*TASK GOAL*
Update the rows from the first one through the line containing "3.Metal shelving can", replacing "level" with "shelf" and keeping everything else the same.

☆ ☆ ☆ ☆ ☆ ☆ ☆

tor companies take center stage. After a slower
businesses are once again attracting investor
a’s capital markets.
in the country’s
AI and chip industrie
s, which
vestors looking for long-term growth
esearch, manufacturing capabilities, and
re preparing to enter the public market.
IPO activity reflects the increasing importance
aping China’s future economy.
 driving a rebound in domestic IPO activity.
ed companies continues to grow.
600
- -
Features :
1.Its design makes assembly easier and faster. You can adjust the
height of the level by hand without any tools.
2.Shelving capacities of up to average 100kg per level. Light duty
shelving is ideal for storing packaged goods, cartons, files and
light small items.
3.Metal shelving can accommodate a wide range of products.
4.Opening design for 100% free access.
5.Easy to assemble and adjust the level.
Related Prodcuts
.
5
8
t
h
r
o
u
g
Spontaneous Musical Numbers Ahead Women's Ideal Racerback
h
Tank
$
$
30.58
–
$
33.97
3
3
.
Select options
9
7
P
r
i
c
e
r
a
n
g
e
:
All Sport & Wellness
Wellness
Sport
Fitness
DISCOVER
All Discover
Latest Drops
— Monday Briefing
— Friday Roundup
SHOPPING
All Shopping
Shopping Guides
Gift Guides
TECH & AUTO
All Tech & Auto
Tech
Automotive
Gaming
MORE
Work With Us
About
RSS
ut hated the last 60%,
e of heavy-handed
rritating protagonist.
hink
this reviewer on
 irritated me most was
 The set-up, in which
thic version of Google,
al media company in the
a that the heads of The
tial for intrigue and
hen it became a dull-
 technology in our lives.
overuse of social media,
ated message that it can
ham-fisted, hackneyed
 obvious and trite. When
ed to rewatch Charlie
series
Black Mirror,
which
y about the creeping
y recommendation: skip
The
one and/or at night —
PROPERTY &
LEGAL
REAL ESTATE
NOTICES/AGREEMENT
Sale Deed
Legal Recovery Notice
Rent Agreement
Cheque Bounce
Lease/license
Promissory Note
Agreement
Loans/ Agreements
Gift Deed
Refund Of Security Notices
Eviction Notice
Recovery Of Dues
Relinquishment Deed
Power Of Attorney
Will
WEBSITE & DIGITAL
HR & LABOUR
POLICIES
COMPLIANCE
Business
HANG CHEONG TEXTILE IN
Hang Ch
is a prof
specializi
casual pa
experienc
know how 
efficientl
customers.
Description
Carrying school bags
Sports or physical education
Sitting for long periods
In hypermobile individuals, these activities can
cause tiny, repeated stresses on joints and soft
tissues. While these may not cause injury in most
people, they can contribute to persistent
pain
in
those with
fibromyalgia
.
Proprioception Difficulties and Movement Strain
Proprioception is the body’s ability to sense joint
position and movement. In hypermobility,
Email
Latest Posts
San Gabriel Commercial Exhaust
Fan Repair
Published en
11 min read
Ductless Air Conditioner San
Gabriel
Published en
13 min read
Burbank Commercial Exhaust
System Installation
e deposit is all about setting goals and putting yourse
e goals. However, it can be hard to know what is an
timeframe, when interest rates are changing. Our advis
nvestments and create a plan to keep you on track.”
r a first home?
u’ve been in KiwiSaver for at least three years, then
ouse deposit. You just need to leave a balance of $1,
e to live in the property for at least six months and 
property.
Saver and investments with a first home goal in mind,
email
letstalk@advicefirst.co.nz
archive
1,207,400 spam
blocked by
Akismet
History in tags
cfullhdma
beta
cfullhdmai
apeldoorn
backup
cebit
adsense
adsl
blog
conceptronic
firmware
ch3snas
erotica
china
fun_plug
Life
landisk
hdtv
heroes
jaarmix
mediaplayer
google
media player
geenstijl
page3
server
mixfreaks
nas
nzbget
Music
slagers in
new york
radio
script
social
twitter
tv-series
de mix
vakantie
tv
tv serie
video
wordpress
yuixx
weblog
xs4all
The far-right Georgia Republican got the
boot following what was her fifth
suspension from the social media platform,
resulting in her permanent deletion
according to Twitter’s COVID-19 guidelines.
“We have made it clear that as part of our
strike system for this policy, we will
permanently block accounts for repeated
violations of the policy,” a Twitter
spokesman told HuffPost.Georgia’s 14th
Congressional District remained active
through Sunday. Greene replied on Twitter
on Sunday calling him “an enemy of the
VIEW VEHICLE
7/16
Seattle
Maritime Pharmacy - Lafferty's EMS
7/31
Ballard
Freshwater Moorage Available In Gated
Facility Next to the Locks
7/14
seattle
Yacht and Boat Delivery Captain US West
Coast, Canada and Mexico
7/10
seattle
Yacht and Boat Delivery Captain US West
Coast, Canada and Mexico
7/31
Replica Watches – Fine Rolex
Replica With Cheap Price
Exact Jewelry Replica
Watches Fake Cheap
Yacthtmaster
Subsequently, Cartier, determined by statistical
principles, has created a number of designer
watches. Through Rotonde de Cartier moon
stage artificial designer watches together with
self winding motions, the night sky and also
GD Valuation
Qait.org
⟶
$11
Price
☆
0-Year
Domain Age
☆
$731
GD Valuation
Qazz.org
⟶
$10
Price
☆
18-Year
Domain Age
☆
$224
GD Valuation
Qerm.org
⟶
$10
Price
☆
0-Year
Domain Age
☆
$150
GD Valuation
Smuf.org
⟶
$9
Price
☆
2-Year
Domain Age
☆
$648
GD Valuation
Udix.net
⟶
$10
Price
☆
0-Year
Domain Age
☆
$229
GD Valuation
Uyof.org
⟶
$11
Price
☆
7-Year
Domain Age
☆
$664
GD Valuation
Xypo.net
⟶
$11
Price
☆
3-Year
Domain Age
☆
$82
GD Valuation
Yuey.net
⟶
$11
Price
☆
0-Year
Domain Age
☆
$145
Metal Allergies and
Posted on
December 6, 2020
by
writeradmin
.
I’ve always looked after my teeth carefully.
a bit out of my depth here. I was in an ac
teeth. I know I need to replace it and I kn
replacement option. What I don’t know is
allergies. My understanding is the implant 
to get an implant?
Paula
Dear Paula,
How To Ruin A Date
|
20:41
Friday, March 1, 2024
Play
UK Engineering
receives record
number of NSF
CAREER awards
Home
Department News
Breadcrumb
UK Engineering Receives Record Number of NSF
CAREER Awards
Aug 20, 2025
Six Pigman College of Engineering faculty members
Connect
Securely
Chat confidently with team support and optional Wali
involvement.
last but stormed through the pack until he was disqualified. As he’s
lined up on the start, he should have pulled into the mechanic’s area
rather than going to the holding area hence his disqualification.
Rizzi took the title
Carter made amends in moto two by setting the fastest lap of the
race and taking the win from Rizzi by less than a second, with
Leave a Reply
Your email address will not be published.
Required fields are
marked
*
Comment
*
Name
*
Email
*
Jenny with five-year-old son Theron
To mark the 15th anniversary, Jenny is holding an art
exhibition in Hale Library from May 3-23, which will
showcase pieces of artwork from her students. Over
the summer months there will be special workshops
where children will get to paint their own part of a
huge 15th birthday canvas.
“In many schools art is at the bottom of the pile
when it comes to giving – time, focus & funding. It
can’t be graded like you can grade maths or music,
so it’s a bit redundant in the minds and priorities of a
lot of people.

☆ ☆ ☆ ☆ ☆ ☆ ☆

*SOLUTION TO THIS TASK*
tor companies take center stage. After a slower
businesses are once again attracting investor
a’s capital markets.
in the country’s
AI and chip industrie
s, which
vestors looking for long-term growth
esearch, manufacturing capabilities, and
re preparing to enter the public market.
IPO activity reflects the increasing importance
aping China’s future economy.
 driving a rebound in domestic IPO activity.
ed companies continues to grow.
600
- -
Features :
1.Its design makes assembly easier and faster. You can adjust the
height of the shelf by hand without any tools.
2.Shelving capacities of up to average 100kg per shelf. Light duty
shelving is ideal for storing packaged goods, cartons, files and
light small items.
3.Metal shelving can accommodate a wide range of products.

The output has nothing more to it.